None of this is going to happen without a lot of hysteria aimed at giving taxpayer subsidies to downtown property owners, transit agencies, and other parties. However, unless San Francisco gets its drug and homeless problem under control, nothing is going to stop the decline of downtown.

Bookmark the permalink.

About The Antiplanner

The Antiplanner is a forester and economist with more than fifty years of experience critiquing government land-use and transportation plans.

6 Responses to Downtown San Francisco Is Dying

  1. rovingbroker says:

    It will be interesting to watch cities run out of tax receipts while begging state and federal governments to pay for their upkeep. These cities have far to fall, and it will take decades before they hit bottom.

  2. JohnCar says:

    Without massive federal subsidies (which, unfortunately, will happen) San Francisco would, like the Hemingway quote–go bankrupt slowly and then suddenly.
    Suddenly is almost here.

  3. LazyReader says:

    I say this with heavy heart , San Francisco will not be saved. Progressive policies that neuter cops and reward bad guys are but response to VOTER BASE. Years ago I wrote how low iQ groups cannot sustain a democracy or beneficial form of personal governance.
    Beyond that effects of mass migration pander as voter base. Average Hispanic iQs are in the mid 80s. It has been tracked for 4-5 generations, (and proven via high-school dropout rates) and is effectively permanent.

    Only less than 3% of Whites and 2% Asians score that low. You can’t hand reigns of civilization over that 3% and expect long-term positive outcomes. Violence, fanaticism, poor decision making, inept financial literacy follow these brackets. Geopolitical stability and personal freedoms cannot survive average iQ below 90. Lock up and leave.

  4. LazyReader says:

    Had we been allowed to discuss IQ and cognitive research colleges largely banned after WWII; at best discuss at Army war college among military planners the Iraq/Afghanistan Wars would never have occurred…Because no one would have been under the illusion something resembling a “Jeffersonian Republic” would emerge from nations with iq in the 70s low 80s.

    Indigenous iQs are in low mid 80s range. Hispanics/Latinos occupy that bracket. Since post 60s communist favor uprisings in Latin America White Spaniards were removed from office and replaced with Hispanic leadership. IQ in Sub-Saharan Africa is high 60s to mid 70s.. they were brought over by millions as slaves, majority died rest interbred, along with MesoAmerican peoples became contemporary Latinx.

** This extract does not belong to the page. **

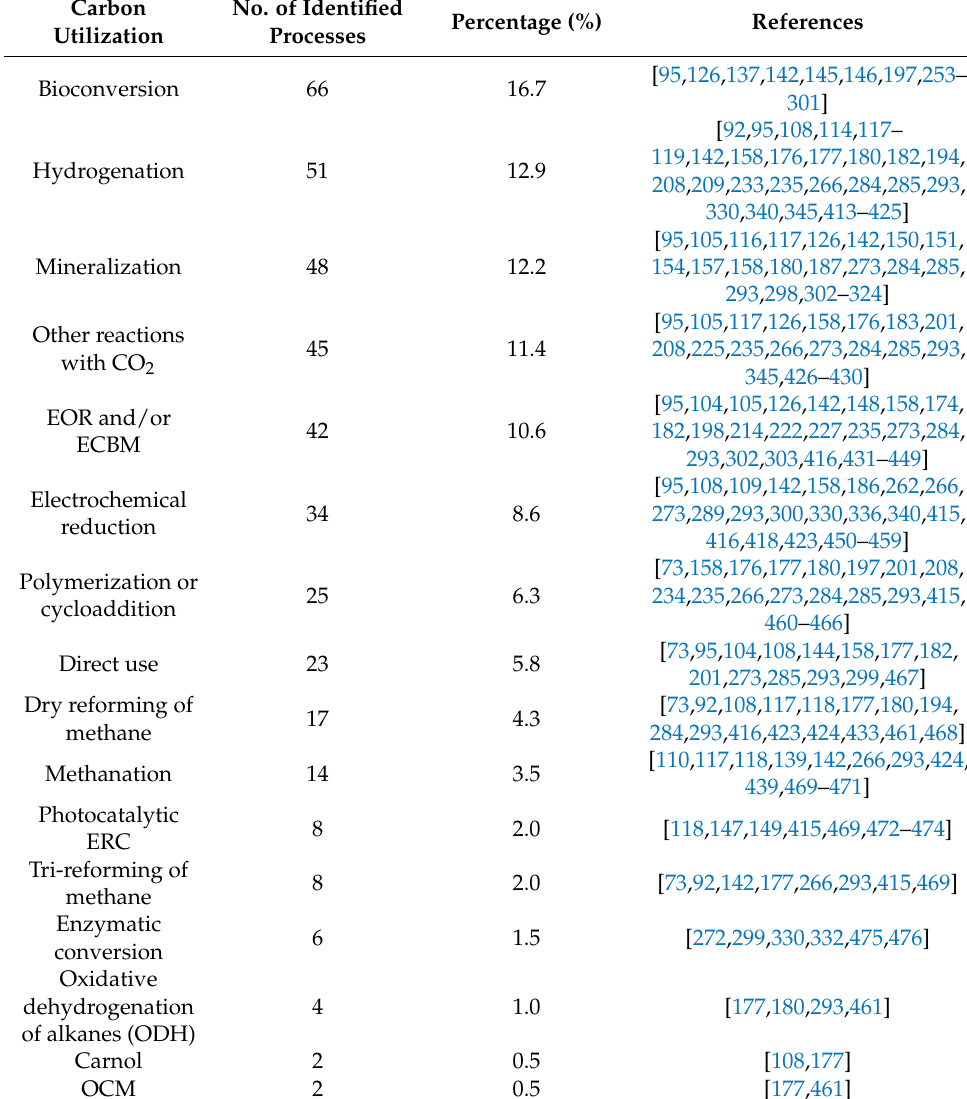
Table 18. Carbon dioxide utilization processes cited most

    The results dragged average iQs in Latin America down 19-15 points. It was not gonna yield positive outcomes. No racism and bigotry, just biology and truth.

  5. Henry Porter says:

    The title of this post reminded me of a documentary I saw a few years ago, called “Seattle is Dying”.

    It’s a real eye opener and well worth an hour of your time. (On YouTube, over 105,000 comments have been written on it.)

    https://youtu.be/bpAi70WWBlw

  6. Wordpress_ anonymous says:

    @antiplanner,

    I’m surprised you didn’t mention the Turkey earthquake that killed 60k people. 90% of the buildings that collapsed were tall mixed-used buildings with “soft stories” that housed commercial uses below residential.